A Trento, presso la casa circondariale Spini di Gardolo, il Comitato locale organizza attività sportiva settimanale tutto l’anno sia nella sezione femminile che maschile, con un’attenzione particolare per il reinserimento sociale che vede la stretta collaborazione tra il CSI Trento e l’Ufficio Esecuzione Penale Esterna, che ha in carico i detenuti in messa alla prova. Amichevoli di calcio a 7 e tornei sono in programma nella casa circondariale di Busto Arsizio, dove il CSI Varese sta portando avanti una sensibilizzazione verso le sue società sportive affiliate affinché si crei una sinergia tale da poter calendarizzare una serie di amichevoli con i detenuti della sezione maschile.

Da quando ha vinto il bando della Regione Veneto per le attività sportive e associative nel carcere di Vicenza, il CSI vicentino ha steso un programma fittissimo di attività nel carcere Filippo Papa. Tennistavolo, nordic walking, scacchi, tai chi chuan e persino lezioni di ortoterapia.

Il progetto si allarga ad una rete di relazioni che ne ampliano le finalità.
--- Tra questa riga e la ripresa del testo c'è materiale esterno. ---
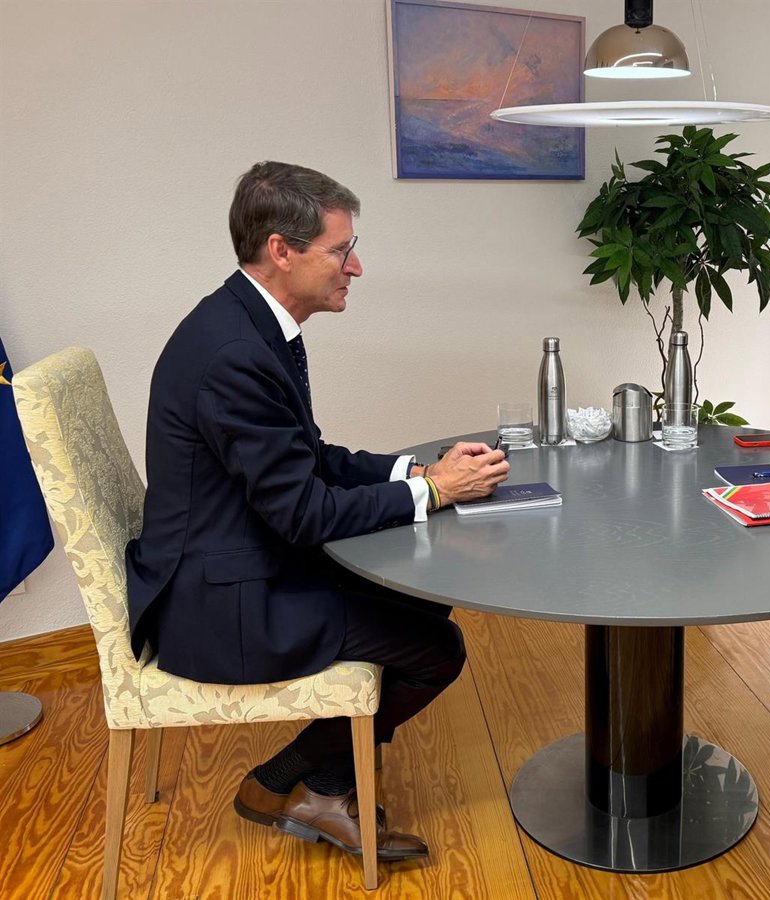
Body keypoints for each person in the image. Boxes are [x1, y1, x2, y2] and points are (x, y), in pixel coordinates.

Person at [125, 161, 510, 859]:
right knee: (437, 651)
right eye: (340, 250)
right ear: (281, 250)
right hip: (218, 606)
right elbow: (302, 514)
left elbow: (306, 455)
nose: (355, 267)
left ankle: (326, 780)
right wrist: (436, 493)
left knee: (424, 597)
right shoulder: (234, 353)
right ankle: (289, 784)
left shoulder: (247, 323)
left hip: (232, 559)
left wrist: (416, 472)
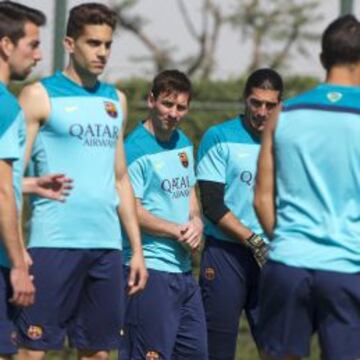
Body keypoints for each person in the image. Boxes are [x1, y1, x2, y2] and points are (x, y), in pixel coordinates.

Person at [15, 3, 147, 360]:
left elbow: (120, 178)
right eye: (93, 43)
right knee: (33, 350)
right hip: (53, 243)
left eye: (107, 44)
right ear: (70, 44)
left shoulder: (115, 100)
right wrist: (16, 248)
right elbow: (9, 176)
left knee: (99, 352)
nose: (102, 52)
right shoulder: (38, 95)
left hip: (105, 247)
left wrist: (135, 249)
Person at [254, 15, 360, 360]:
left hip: (288, 263)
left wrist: (286, 240)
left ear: (321, 59)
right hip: (348, 267)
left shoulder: (282, 114)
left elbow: (261, 199)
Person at [120, 70, 207, 360]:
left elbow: (190, 195)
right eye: (167, 104)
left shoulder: (183, 142)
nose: (173, 113)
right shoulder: (133, 149)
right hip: (150, 271)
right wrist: (176, 231)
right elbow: (130, 210)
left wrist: (196, 221)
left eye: (181, 107)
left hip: (183, 273)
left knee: (196, 354)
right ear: (151, 100)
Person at [197, 68, 283, 360]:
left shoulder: (288, 143)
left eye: (270, 105)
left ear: (280, 105)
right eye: (256, 103)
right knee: (217, 352)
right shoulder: (219, 137)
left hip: (273, 259)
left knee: (278, 350)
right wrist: (253, 240)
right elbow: (211, 204)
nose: (262, 111)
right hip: (226, 256)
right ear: (245, 100)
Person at [0, 2, 46, 359]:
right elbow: (1, 190)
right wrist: (17, 262)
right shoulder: (7, 108)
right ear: (6, 45)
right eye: (32, 44)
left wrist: (27, 185)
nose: (39, 55)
Ma il CSI Vicenza è andato anche oltre: ha stretto legami con le scuole portando gli istituti superiori nelle carceri con il percorso “Carcere Lungo”; ha stretto un rapporto con sponsor che hanno fornito materiale sportivo in comodato d’uso, e ha messo a disposizione degli istituti penitenziari operatrici qualificate per l’accoglienza dei bimbi dei detenuti durante le visite familiari.

Lo sport di base ha dimostrato ancora una volta di aver recepito le esigenze dei territori e delle fasce fragili della popolazione, dando risposte concrete ai bisogni attraverso l’attività sportiva.

Le premesse, dunque, ci sono tutte affinché questo strumento diventi davvero leva per una più semplice ed efficace risocializzazione degli ex detenuti ed ex detenute, e mezzo per la tutela del diritto alla salute psicofisica di chi vive la detenzione. Anche l’impianto legislativo non manca di valorizzare lo sport e la sua centralità nelle progettualità delle direzioni penitenziarie. I dati, però, restituiscono una situazione che non corrisponde a quella che ci si aspetterebbe, visti i presupposti. Da qualche parte il percorso si inceppa e non è ancora chiaro dove, ma continuare a lavorare affinché nelle carceri si possa “andare a giocare, così ci si sfoga” continua ad essere determinante.